Наутро мы услышали, как тюремщик щёлкнул каблуками.
– Что-то рано для развода караула, – пробурчал Берт. Шаги, глухо отдававшиеся в длинном коридоре, приблизились к нашей двери и затихли. Дверь распахнулась.
– Заключённые, смирно! – рявкнул голос сержанта. Мы вскочили на ноги и застыли. В камеру вошёл капитан.
– Садитесь, – сказал он.
Сам он сел на стол и снял фуражку – черноволосый, с волевым, чисто выбритым лицом.
– Я пришёл сообщить вам, что на основании имеющихся у него материалов командир базы, полковник Элисон, решил передать ваше дело в армейский трибунал. Сегодня утром он предъявит вам офицерское обвинение. Сейчас речь пойдёт о вашей защите. Вы можете пригласить профессионального адвоката или обратиться к какому-нибудь офицеру, если хотите, чтобы он представлял ваши интересы. Если нет, я готов выступить вашим защитником. Я – капитан Дженнингс. До службы в армии был юристом. – Он быстро взглянул на меня, потом на Берта. – Быть может, вы хотите предварительно обсудить моё предложение? Мне он понравился. Его быстрая речь внушала доверие. Адвоката я мог нанять только на средства родителей. Знакомых офицеров у меня не было.

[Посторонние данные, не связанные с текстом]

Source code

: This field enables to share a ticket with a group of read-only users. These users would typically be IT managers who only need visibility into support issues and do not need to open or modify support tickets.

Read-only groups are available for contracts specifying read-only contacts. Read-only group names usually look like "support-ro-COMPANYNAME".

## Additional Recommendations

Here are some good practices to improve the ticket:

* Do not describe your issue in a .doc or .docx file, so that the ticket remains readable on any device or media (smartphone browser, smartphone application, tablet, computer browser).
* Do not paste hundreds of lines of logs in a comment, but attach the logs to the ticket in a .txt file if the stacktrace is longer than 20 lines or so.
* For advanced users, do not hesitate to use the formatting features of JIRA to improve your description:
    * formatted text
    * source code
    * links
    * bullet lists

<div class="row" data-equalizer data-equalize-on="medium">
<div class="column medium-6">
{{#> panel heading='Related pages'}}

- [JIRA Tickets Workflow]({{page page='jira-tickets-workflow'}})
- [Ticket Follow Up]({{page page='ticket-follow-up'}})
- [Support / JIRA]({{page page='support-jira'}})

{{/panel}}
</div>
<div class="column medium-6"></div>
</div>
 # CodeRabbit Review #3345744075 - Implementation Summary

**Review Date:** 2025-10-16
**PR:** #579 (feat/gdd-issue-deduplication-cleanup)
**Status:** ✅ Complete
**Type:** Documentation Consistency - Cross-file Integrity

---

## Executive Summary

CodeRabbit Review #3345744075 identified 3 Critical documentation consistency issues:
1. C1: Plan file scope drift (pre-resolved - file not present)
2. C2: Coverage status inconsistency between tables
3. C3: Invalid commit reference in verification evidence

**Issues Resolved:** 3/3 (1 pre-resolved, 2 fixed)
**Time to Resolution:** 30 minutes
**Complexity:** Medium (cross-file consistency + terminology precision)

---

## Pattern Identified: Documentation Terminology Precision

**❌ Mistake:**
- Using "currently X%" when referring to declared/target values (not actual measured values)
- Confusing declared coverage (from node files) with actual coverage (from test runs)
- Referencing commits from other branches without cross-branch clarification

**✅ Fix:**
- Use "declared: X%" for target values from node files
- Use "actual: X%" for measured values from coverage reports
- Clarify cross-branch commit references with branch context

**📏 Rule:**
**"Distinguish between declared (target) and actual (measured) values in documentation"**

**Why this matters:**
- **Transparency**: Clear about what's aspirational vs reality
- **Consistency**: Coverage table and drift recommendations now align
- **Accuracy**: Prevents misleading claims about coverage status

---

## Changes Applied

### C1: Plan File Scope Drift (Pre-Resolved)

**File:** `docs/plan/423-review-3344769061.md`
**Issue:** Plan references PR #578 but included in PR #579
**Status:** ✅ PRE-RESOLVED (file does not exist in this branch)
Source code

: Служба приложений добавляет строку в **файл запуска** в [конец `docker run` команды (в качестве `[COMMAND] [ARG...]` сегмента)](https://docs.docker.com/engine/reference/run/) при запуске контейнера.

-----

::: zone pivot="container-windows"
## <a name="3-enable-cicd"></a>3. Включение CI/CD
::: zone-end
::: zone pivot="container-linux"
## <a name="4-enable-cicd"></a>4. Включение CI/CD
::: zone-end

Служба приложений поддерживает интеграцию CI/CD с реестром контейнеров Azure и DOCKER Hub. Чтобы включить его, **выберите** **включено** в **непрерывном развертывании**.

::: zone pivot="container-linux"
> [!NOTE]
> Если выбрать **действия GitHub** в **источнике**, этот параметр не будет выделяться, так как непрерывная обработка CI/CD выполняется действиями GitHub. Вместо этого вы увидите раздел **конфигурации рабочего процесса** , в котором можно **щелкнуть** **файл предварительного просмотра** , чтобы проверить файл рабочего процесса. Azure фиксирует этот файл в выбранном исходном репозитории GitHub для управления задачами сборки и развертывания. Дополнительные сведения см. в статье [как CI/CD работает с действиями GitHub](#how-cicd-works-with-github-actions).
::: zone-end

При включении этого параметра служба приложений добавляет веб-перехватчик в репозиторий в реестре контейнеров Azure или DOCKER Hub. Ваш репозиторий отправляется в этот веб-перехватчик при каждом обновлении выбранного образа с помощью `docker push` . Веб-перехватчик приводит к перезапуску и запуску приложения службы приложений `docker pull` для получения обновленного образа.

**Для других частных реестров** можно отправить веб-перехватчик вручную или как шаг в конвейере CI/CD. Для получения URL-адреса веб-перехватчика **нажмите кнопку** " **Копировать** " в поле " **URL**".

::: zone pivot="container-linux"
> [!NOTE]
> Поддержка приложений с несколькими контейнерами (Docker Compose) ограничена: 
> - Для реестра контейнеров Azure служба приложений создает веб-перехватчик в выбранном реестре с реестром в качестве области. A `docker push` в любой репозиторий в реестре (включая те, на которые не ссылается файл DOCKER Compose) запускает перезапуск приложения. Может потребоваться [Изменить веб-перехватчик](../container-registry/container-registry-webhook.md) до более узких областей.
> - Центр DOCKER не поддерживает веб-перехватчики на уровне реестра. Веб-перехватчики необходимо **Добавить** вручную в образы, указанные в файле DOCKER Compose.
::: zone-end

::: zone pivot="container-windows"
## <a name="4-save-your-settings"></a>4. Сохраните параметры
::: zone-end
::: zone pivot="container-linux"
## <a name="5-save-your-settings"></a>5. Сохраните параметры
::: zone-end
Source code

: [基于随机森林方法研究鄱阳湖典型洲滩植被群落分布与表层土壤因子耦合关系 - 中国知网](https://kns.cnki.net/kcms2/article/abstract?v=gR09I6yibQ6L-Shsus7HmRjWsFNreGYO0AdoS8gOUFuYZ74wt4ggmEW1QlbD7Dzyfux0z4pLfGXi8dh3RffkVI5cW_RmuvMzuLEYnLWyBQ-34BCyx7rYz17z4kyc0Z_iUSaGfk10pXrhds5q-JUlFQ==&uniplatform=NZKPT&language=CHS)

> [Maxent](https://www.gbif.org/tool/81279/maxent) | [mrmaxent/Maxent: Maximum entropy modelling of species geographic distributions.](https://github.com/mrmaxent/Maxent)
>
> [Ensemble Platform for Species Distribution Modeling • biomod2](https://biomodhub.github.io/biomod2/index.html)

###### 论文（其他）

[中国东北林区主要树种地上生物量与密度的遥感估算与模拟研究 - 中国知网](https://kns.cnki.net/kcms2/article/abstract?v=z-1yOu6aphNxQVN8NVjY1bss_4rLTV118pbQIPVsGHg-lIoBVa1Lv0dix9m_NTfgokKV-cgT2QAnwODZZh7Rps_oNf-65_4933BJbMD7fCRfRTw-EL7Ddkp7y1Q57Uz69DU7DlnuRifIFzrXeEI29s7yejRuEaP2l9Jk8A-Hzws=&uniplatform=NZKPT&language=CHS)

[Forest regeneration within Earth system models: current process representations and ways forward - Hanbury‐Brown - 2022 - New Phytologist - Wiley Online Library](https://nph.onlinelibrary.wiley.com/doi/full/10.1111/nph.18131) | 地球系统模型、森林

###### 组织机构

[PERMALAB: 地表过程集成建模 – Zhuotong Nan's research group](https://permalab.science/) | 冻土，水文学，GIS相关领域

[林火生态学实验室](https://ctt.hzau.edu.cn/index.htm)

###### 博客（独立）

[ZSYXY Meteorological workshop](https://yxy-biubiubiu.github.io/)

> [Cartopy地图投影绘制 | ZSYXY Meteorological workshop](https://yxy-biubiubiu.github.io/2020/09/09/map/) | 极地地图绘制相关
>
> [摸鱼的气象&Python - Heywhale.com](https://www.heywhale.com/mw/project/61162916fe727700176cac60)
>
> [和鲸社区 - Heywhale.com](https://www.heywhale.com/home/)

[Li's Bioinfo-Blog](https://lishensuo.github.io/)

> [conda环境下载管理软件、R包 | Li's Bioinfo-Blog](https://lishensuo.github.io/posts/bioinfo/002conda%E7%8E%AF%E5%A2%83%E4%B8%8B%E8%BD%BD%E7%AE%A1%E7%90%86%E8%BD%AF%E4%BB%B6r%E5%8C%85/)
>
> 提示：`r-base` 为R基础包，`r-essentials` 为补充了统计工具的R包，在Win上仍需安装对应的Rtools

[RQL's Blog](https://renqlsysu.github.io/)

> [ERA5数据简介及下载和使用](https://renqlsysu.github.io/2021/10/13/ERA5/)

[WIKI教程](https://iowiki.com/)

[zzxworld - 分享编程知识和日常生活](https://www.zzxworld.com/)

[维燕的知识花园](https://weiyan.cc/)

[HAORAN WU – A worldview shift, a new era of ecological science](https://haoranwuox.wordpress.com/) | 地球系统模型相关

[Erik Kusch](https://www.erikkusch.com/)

– Я буду только рад такому защитнику, сэр, – ответил я. Он повернулся к Берту.
– И я тоже, сэр.
– Вот и отлично. А теперь перейдём к делу, – сказал он таким тоном, словно мысленно засучил рукава. Мне даже показалось, что его заинтересовало наше дело. И действительно, потом я ни разу не пожалел о принятом решении. – Я ознакомился с вашим делом. Вы оба признали свою вину. Теперь мы должны определить, на чём будет строиться ваша защита. Варди, расскажите мне обо всём по порядку и объясните, чем были обусловлены ваши действия. Я хочу знать, о чём вы думали с того момента, как поднялись на борт «Трикалы», до взрыва мины. Дайте мне возможность увидеть происшествие вашими глазами.
О событиях на «Трикале» я достаточно подробно рассказал лейтенанту Соумсу. Ничего не скрыл я и от капитана Дженнингса. Мне очень хотелось, чтобы он понял, почему мы поступили так, а не иначе.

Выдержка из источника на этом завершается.